- I don't care too much for flash uniforms, covered in the sponsors logos;
- I think caravans, banners and the quon trophy are wanky;
- I don't drink coffee;
- I don't do triathlons, and;
- If the quon has become all about the dollar, I want out.
QM, watch Jerry McGuire. Not only may you finally understand what the quon stands for, but you might be inspired to create your own 'mission statement'.
13 comments:
Whoever wrote this post has no idea about the QUON. You should watch Jerry McGuire again and perhaps listen to what Rod says about the QUON. You should also read the back of the QUON urn and learn about what the QUON is. This post has been written by someone who does not understand the QUON. If you were present at my first address as QUON Master you would know what the QUON is about.
The QUON is not just about riding bikes. If you want to do that only; then join another team.
I was right there from the start QM. There was definitely a lot of passion from a man in a jump suit. Then at the start of the crit season there was a whole lot more passion. We were going to do this, we were going to do that, blah blah blah. Then Benny pointed at you and crooked his finger and suddenly you had lost the passion and were aiming at an Ironman pipe dream instead. Here's hoping you can finish another one, get your tattoo and concentrate back on Team QUON again one day.
Listen here you JOHNSON'S, if any of you turkey's turn up to race the Ken Dinerplate this year you better not be in my handicap. You are all JOHNSONS. That crit circuit in Canberra epitimise's all that is true about SOFTISM and you know it.
Come and train with me, i'll toughen you up. No more prancing a round like a bunch a mincers on Choppers...get a 'nargo and toughen up!.
Rabuka....
Shut the fuck up!
RABUKA = Joel Stewart.
NQASANABF;
I have done EXACTLY what I have said that I would do in my first address to the people. You obviously do not listen very well.
Benny hasn't pointed any crooked fingers. It has and always will be my decision to chase the Ironman pipe dream.
I missed some crits, like I said I was going to. But I have still showed up to every other event and training that the QUON partakes in.
Maybe you have your head up your own arse at the moment. Just because you ride the crits (and that's it) doesn't mean that you are contributing more than other people.
There are only a handful of people that ride the crits, ride the shambles, ride the HOT and show up to everything else.
I have and always will have passion to win the crits.

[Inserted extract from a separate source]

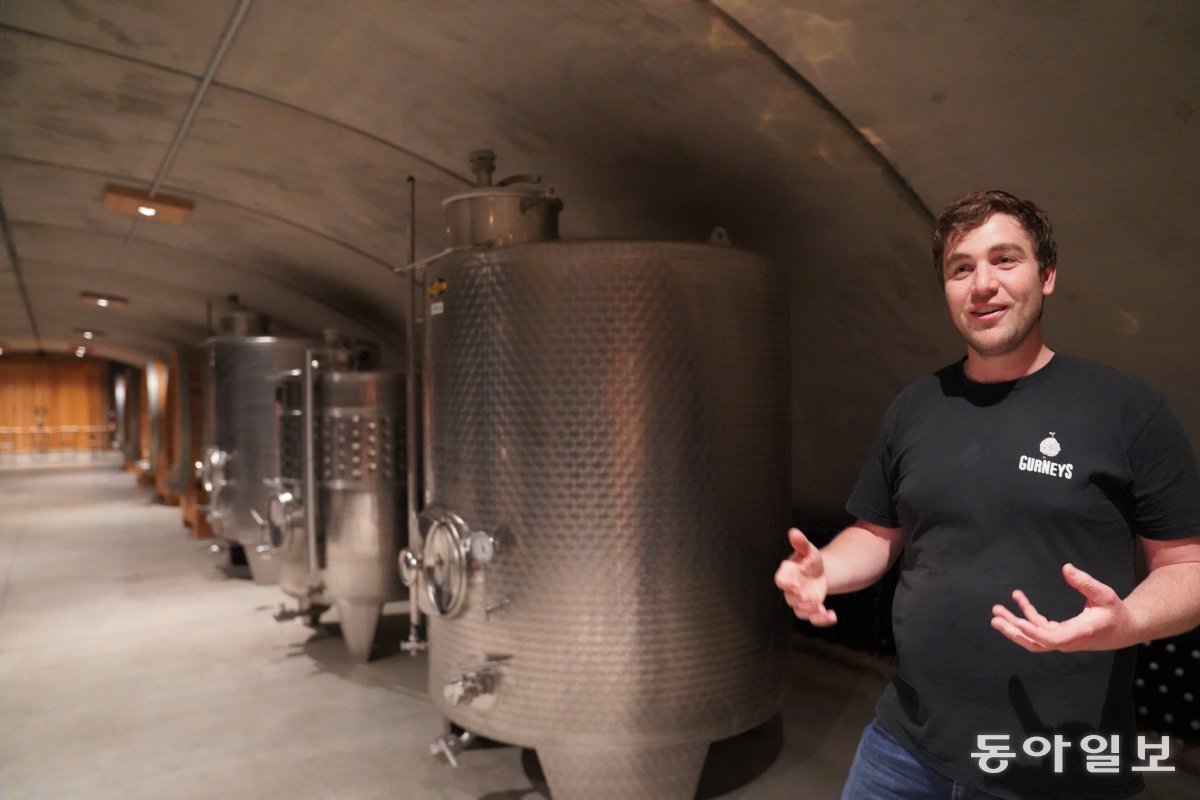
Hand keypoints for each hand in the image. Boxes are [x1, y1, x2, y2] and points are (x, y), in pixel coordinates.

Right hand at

Perhaps you didn't see my emails during the season?
I am worried that you are too focussed on yourself to see what I have done with the QUON.
p.s Flash Uniforms, banners, trophy's, triathlon's, coin...it's all part of the QUON; and I love it.
I agree with this article totally! I just love to ride my bike for fun - especially in my super short chamois free knicks that hugs my scrote oh so tightly!
You boys should go chamois free too - its all the rage at mardi gras! xoxo seeyou all friday morning ciao now!
Sniff, sniff, I LOVE YOU QM!
Now back to stories of hair removal..
Just as I suspected, you Johnsons are taking the mickey out of me. Your are all DEADHEADS.
hook, line and sinker
I know who you are Big Dog. You aint the REAL big dog. He is in QLD (dickhead).
I know who you are too QM. The real QM is having coffee with Terra as we speak, (dickhead).
Rabuka. I know where you live, and its close to Snowtown. Will we be seeing you and your army at the Canberra Tour? I will have my troops ready and waiting to destroy your army.